DIRECTIVE: Word for word, restate every record.

Collected data:
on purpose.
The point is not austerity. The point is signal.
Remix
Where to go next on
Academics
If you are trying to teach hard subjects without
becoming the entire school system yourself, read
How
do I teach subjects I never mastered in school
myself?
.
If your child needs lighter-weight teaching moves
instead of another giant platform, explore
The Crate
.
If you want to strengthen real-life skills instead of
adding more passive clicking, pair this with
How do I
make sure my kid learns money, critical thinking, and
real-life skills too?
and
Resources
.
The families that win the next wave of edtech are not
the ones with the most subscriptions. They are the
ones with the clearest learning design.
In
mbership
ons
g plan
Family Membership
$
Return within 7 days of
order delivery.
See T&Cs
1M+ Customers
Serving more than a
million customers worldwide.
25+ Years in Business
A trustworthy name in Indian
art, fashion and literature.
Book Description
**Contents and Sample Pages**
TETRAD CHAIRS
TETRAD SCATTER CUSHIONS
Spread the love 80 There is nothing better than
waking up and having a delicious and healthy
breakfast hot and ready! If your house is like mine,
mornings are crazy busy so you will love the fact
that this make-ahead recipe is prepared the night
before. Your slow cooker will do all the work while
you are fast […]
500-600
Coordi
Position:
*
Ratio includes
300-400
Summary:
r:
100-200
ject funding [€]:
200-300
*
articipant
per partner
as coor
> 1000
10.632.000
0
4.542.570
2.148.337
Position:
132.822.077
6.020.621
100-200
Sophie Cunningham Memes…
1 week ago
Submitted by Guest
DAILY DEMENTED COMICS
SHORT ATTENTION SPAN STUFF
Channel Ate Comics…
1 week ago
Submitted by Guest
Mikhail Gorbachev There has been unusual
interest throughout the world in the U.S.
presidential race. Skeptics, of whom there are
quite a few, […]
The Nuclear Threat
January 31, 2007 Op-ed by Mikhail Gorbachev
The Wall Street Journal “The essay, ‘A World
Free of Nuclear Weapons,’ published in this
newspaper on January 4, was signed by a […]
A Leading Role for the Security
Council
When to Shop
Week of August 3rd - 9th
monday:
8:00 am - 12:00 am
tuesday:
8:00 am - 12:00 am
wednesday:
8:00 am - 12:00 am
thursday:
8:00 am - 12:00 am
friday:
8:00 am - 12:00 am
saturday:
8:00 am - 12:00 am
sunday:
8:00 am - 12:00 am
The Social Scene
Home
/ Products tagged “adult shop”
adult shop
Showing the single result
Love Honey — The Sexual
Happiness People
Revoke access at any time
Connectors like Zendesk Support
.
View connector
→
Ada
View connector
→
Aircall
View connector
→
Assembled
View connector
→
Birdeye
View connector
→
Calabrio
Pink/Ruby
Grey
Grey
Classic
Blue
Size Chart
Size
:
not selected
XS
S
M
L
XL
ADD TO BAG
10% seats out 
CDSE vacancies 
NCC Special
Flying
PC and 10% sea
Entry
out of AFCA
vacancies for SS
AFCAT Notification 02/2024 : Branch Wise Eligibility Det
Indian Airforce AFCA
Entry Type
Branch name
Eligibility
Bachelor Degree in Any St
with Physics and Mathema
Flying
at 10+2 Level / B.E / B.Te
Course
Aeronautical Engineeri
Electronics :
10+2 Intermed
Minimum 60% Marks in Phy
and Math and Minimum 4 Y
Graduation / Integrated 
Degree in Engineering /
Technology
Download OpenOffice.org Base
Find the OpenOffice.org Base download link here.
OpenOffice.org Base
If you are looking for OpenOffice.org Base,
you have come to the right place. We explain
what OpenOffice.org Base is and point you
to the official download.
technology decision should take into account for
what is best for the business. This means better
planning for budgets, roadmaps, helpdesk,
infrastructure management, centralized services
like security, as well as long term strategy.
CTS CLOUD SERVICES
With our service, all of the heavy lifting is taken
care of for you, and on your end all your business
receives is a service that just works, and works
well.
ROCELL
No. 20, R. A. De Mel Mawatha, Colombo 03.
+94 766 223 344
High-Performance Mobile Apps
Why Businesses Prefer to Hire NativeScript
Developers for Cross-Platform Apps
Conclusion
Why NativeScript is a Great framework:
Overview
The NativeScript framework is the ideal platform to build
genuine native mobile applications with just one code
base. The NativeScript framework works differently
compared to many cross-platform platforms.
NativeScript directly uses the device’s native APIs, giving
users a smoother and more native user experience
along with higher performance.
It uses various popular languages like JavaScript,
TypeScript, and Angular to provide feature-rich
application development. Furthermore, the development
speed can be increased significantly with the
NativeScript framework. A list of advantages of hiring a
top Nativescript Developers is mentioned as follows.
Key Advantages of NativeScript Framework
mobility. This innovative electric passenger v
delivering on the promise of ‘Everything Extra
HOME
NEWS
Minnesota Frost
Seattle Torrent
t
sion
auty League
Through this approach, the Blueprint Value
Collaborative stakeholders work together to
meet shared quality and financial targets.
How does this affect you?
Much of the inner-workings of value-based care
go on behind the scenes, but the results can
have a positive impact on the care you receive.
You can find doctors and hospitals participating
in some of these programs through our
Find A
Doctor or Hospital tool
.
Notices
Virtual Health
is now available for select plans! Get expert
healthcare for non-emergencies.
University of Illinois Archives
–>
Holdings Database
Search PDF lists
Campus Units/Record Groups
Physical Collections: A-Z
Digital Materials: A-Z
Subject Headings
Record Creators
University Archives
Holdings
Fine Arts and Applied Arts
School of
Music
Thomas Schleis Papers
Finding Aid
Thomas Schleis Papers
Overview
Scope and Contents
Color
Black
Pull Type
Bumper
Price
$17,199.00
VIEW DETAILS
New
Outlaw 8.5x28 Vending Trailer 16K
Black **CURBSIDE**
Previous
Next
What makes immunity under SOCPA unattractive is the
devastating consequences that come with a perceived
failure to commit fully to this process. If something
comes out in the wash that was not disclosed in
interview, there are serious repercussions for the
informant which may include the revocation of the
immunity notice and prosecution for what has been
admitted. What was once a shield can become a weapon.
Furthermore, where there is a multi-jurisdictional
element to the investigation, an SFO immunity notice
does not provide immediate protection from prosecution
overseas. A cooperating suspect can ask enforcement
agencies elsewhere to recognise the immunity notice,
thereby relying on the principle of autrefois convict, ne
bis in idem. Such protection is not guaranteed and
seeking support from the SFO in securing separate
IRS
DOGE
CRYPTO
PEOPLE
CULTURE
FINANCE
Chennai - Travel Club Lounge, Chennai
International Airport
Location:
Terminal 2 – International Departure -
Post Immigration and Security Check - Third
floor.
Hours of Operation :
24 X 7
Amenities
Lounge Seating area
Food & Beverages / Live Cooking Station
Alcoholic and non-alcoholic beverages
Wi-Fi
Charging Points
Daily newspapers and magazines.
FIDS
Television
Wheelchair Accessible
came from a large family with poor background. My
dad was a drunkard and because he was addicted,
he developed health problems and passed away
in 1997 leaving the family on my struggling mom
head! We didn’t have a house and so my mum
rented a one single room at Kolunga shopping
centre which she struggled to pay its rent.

RESPONSE BOX:
on purpose.
The point is not austerity. The point is signal.
Remix
Where to go next on
Academics
If you are trying to teach hard subjects without
becoming the entire school system yourself, read
How
do I teach subjects I never mastered in school
myself?
.
If your child needs lighter-weight teaching moves
instead of another giant platform, explore
The Crate
.
If you want to strengthen real-life skills instead of
adding more passive clicking, pair this with
How do I
make sure my kid learns money, critical thinking, and
real-life skills too?
and
Resources
.
The families that win the next wave of edtech are not
the ones with the most subscriptions. They are the
ones with the clearest learning design.
In
mbership
ons
g plan
Family Membership
$
Return within 7 days of
order delivery.
See T&Cs
1M+ Customers
Serving more than a
million customers worldwide.
25+ Years in Business
A trustworthy name in Indian
art, fashion and literature.
Book Description
**Contents and Sample Pages**
TETRAD CHAIRS
TETRAD SCATTER CUSHIONS
Spread the love 80 There is nothing better than
waking up and having a delicious and healthy
breakfast hot and ready! If your house is like mine,
mornings are crazy busy so you will love the fact
that this make-ahead recipe is prepared the night
before. Your slow cooker will do all the work while
you are fast […]
500-600
Coordi
Position:
*
Ratio includes
300-400
Summary:
r:
100-200
ject funding [€]:
200-300
*
articipant
per partner
as coor
> 1000
10.632.000
0
4.542.570
2.148.337
Position:
132.822.077
6.020.621
100-200
Sophie Cunningham Memes…
1 week ago
Submitted by Guest
DAILY DEMENTED COMICS
SHORT ATTENTION SPAN STUFF
Channel Ate Comics…
1 week ago
Submitted by Guest
Mikhail Gorbachev There has been unusual
interest throughout the world in the U.S.
presidential race. Skeptics, of whom there are
quite a few, […]
The Nuclear Threat
January 31, 2007 Op-ed by Mikhail Gorbachev
The Wall Street Journal “The essay, ‘A World
Free of Nuclear Weapons,’ published in this
newspaper on January 4, was signed by a […]
A Leading Role for the Security
Council
When to Shop
Week of August 3rd - 9th
monday:
8:00 am - 12:00 am
tuesday:
8:00 am - 12:00 am
wednesday:
8:00 am - 12:00 am
thursday:
8:00 am - 12:00 am
friday:
8:00 am - 12:00 am
saturday:
8:00 am - 12:00 am
sunday:
8:00 am - 12:00 am
The Social Scene
Home
/ Products tagged “adult shop”
adult shop
Showing the single result
Love Honey — The Sexual
Happiness People
Revoke access at any time
Connectors like Zendesk Support
.
View connector
→
Ada
View connector
→
Aircall
View connector
→
Assembled
View connector
→
Birdeye
View connector
→
Calabrio
Pink/Ruby
Grey
Grey
Classic
Blue
Size Chart
Size
:
not selected
XS
S
M
L
XL
ADD TO BAG
10% seats out 
CDSE vacancies 
NCC Special
Flying
PC and 10% sea
Entry
out of AFCA
vacancies for SS
AFCAT Notification 02/2024 : Branch Wise Eligibility Det
Indian Airforce AFCA
Entry Type
Branch name
Eligibility
Bachelor Degree in Any St
with Physics and Mathema
Flying
at 10+2 Level / B.E / B.Te
Course
Aeronautical Engineeri
Electronics :
10+2 Intermed
Minimum 60% Marks in Phy
and Math and Minimum 4 Y
Graduation / Integrated 
Degree in Engineering /
Technology
Download OpenOffice.org Base
Find the OpenOffice.org Base download link here.
OpenOffice.org Base
If you are looking for OpenOffice.org Base,
you have come to the right place. We explain
what OpenOffice.org Base is and point you
to the official download.
technology decision should take into account for
what is best for the business. This means better
planning for budgets, roadmaps, helpdesk,
infrastructure management, centralized services
like security, as well as long term strategy.
CTS CLOUD SERVICES
With our service, all of the heavy lifting is taken
care of for you, and on your end all your business
receives is a service that just works, and works
well.
ROCELL
No. 20, R. A. De Mel Mawatha, Colombo 03.
+94 766 223 344
High-Performance Mobile Apps
Why Businesses Prefer to Hire NativeScript
Developers for Cross-Platform Apps
Conclusion
Why NativeScript is a Great framework:
Overview
The NativeScript framework is the ideal platform to build
genuine native mobile applications with just one code
base. The NativeScript framework works differently
compared to many cross-platform platforms.
NativeScript directly uses the device’s native APIs, giving
users a smoother and more native user experience
along with higher performance.
It uses various popular languages like JavaScript,
TypeScript, and Angular to provide feature-rich
application development. Furthermore, the development
speed can be increased significantly with the
NativeScript framework. A list of advantages of hiring a
top Nativescript Developers is mentioned as follows.
Key Advantages of NativeScript Framework
mobility. This innovative electric passenger v
delivering on the promise of ‘Everything Extra
HOME
NEWS
Minnesota Frost
Seattle Torrent
t
sion
auty League
Through this approach, the Blueprint Value
Collaborative stakeholders work together to
meet shared quality and financial targets.
How does this affect you?
Much of the inner-workings of value-based care
go on behind the scenes, but the results can
have a positive impact on the care you receive.
You can find doctors and hospitals participating
in some of these programs through our
Find A
Doctor or Hospital tool
.
Notices
Virtual Health
is now available for select plans! Get expert
healthcare for non-emergencies.
University of Illinois Archives
–>
Holdings Database
Search PDF lists
Campus Units/Record Groups
Physical Collections: A-Z
Digital Materials: A-Z
Subject Headings
Record Creators
University Archives
Holdings
Fine Arts and Applied Arts
School of
Music
Thomas Schleis Papers
Finding Aid
Thomas Schleis Papers
Overview
Scope and Contents
Color
Black
Pull Type
Bumper
Price
$17,199.00
VIEW DETAILS
New
Outlaw 8.5x28 Vending Trailer 16K
Black **CURBSIDE**
Previous
Next
What makes immunity under SOCPA unattractive is the
devastating consequences that come with a perceived
failure to commit fully to this process. If something
comes out in the wash that was not disclosed in
interview, there are serious repercussions for the
informant which may include the revocation of the
immunity notice and prosecution for what has been
admitted. What was once a shield can become a weapon.
Furthermore, where there is a multi-jurisdictional
element to the investigation, an SFO immunity notice
does not provide immediate protection from prosecution
overseas. A cooperating suspect can ask enforcement
agencies elsewhere to recognise the immunity notice,
thereby relying on the principle of autrefois convict, ne
bis in idem. Such protection is not guaranteed and
seeking support from the SFO in securing separate
IRS
DOGE
CRYPTO
PEOPLE
CULTURE
FINANCE
Chennai - Travel Club Lounge, Chennai
International Airport
Location:
Terminal 2 – International Departure -
Post Immigration and Security Check - Third
floor.
Hours of Operation :
24 X 7
Amenities
Lounge Seating area
Food & Beverages / Live Cooking Station
Alcoholic and non-alcoholic beverages
Wi-Fi
Charging Points
Daily newspapers and magazines.
FIDS
Television
Wheelchair Accessible
came from a large family with poor background. My
dad was a drunkard and because he was addicted,
he developed health problems and passed away
in 1997 leaving the family on my struggling mom
head! We didn’t have a house and so my mum
rented a one single room at Kolunga shopping
centre which she struggled to pay its rent.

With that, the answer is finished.